1. “WE RELY ON THE ‘FULLPLATE’ THEORY”

It’s your firstborn’s wedding, and you want to lay it on in style. You’ve picked the venue and called the whole town. Now, it’s time to live out your food fantasies. You envision this milelong table spilling over with every thing under the sun, from Panang curry to baby idlis to baked corn to the current favourite—the chocolate fountain. (How else will every one know how well your importexport business is doing?) Aha! This is exactly what your caterer is relying on. “Catering is all about showing off, not about food,” says Papa Singh, a Delhi caterer.

“At least, in north India, that is an undisputable fact.” He describes how his clients want to put prawns on their menu only because it spells out e-x-p-e-n-s-iv-e, not because it may also taste good. And instead of focusing on quality, people want to have hundreds of different dishes laid out. This attitude is yummy for the caterer, because he or she knows that even if you have set out 17 different food-items, people have only one tummy. A person can only eat 250-300 grams of food per meal. As Papa Singh says, “The guy who eats the Chinese stuff is probably not going to eat daal.”

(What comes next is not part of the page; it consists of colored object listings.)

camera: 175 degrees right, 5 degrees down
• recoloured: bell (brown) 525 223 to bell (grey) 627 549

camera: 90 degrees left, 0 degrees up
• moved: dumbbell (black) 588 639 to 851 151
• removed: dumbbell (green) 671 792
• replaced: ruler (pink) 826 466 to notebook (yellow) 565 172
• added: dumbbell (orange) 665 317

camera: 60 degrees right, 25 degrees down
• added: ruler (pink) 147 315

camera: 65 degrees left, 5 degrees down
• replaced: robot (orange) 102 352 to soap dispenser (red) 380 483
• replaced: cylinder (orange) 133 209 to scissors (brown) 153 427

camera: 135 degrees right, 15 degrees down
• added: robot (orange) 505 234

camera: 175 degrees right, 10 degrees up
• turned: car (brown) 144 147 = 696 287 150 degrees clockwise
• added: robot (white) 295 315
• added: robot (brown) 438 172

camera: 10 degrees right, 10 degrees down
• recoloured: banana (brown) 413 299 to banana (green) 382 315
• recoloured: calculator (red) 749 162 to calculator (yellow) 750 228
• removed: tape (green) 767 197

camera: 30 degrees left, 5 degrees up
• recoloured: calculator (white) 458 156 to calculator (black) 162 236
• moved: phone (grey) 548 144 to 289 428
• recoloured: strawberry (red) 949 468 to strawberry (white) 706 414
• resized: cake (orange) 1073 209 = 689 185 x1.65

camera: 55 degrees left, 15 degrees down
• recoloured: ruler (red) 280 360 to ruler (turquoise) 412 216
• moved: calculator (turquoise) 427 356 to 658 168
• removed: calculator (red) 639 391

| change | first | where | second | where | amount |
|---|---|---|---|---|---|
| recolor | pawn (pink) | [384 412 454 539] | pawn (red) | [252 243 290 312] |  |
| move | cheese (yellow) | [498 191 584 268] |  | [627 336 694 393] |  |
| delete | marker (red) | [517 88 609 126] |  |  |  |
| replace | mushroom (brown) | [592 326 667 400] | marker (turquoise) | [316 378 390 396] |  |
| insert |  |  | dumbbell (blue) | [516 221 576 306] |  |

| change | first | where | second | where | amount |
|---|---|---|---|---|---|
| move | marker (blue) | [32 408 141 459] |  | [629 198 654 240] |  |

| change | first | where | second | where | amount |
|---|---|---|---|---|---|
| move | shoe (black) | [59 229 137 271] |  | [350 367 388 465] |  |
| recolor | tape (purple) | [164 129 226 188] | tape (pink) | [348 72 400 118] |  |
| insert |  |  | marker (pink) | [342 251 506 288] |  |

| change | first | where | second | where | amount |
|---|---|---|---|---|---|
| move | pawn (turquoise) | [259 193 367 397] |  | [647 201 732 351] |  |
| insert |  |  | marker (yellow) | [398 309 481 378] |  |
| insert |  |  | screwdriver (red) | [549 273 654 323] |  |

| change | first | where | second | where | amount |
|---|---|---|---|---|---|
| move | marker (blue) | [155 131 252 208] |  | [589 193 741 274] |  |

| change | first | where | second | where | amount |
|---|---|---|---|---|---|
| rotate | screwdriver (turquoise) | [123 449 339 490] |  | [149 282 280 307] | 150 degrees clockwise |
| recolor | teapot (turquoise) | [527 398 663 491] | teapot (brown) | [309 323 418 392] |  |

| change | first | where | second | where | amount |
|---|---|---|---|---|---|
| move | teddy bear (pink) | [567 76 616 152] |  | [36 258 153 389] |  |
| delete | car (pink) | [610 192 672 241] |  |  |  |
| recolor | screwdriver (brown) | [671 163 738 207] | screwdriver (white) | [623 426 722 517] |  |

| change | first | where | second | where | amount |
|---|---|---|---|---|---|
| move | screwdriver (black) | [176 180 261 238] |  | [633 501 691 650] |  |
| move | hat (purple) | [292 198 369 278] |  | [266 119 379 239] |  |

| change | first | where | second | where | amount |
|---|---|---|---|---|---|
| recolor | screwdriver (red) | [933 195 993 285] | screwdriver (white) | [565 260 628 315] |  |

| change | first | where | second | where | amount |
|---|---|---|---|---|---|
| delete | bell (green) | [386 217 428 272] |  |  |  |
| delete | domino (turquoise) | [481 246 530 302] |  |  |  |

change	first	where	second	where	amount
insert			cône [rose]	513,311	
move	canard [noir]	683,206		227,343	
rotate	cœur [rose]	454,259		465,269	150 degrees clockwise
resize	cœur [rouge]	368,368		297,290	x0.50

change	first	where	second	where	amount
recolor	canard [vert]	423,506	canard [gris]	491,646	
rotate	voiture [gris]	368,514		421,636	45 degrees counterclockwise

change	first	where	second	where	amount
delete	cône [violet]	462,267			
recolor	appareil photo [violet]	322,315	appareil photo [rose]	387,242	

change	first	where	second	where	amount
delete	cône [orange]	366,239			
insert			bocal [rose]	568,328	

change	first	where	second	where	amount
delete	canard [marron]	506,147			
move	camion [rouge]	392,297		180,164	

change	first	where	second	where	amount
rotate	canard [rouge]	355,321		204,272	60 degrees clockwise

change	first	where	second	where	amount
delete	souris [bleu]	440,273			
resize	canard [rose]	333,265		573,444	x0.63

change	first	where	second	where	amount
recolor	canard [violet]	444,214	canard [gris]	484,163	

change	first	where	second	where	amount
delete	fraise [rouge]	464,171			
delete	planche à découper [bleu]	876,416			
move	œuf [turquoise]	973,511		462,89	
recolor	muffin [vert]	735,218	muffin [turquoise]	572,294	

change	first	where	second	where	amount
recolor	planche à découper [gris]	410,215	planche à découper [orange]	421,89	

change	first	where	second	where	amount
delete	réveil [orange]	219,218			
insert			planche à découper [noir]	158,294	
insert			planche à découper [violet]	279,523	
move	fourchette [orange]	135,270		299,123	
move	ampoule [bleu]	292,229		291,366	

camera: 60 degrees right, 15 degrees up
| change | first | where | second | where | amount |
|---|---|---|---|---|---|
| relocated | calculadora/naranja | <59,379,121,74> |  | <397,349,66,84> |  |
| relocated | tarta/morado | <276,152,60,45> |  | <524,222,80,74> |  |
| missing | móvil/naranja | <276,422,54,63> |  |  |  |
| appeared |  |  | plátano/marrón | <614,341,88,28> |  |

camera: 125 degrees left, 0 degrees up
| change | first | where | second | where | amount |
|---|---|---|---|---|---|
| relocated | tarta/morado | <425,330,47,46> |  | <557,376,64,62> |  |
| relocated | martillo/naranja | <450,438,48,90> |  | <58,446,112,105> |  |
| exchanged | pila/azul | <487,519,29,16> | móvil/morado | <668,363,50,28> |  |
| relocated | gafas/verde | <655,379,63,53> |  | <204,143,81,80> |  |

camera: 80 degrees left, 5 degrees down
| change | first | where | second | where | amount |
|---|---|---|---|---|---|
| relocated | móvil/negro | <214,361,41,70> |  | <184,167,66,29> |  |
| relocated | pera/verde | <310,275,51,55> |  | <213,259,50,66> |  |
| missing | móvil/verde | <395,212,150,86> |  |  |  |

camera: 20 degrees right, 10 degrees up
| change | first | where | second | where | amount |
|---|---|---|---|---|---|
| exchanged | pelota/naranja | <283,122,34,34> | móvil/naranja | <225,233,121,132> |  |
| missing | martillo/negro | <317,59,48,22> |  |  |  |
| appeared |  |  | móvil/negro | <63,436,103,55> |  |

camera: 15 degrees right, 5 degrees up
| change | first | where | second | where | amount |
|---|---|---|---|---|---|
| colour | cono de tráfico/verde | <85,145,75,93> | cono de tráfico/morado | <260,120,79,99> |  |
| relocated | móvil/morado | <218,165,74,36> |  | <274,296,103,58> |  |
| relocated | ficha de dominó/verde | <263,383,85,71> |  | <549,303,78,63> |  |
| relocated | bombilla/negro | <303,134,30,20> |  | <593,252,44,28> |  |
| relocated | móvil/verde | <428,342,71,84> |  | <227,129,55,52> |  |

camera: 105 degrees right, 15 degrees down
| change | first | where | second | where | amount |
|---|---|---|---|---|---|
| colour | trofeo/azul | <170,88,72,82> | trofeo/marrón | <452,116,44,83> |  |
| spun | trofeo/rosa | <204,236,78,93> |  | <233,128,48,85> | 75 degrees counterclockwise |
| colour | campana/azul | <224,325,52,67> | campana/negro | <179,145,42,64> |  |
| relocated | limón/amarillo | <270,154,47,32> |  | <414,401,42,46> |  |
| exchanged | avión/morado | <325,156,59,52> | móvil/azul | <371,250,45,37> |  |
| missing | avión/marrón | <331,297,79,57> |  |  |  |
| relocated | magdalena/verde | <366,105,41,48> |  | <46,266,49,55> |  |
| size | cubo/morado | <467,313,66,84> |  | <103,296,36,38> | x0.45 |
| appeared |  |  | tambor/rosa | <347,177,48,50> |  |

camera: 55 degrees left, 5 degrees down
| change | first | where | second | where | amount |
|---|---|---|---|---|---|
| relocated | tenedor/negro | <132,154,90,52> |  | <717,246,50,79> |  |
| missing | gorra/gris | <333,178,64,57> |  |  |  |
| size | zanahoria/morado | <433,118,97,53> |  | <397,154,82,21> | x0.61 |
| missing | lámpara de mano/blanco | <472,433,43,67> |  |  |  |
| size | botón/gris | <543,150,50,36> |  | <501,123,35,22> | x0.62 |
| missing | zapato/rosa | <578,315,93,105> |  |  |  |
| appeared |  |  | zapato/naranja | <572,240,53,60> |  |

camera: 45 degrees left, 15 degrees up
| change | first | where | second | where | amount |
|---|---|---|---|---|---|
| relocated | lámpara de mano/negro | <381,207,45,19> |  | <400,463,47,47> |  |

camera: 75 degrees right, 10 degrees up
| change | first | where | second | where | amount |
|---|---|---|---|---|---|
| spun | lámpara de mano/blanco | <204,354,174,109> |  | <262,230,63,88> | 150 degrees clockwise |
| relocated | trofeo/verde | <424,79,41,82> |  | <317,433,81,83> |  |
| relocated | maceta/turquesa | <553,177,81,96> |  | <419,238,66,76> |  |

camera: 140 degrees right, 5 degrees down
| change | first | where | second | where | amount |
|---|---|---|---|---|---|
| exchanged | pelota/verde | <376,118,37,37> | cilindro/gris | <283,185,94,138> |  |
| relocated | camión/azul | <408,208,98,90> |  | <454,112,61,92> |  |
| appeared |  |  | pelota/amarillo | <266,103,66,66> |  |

So what do caterers do? Here’s the inside scoop. Let’s say you’ve ordered 20 dishes—15 vegetarian and five non-veg—for 500 people. The caterer is doing the math. He knows that every one won’t eat every thing. So if the enthusiastic host has ordered for 500 people, the caterer isn’t going to make each dish for 500. He will make Indian food for about 200, Thai food for 100, Continental for 100, and so on. Also, if the host has a surname like Gupta or Agarwal, you can be pretty sure that a lot of his guests will be vegetarian so you cut down on the non-veg dishes. What if a dish runs out? “Quite simple. We just take it off the table when it starts looking empty,” says Papa Singh. Catch any one noticing.

2. “THERE’S A TRICK TO LAYING OUT THE FOOD”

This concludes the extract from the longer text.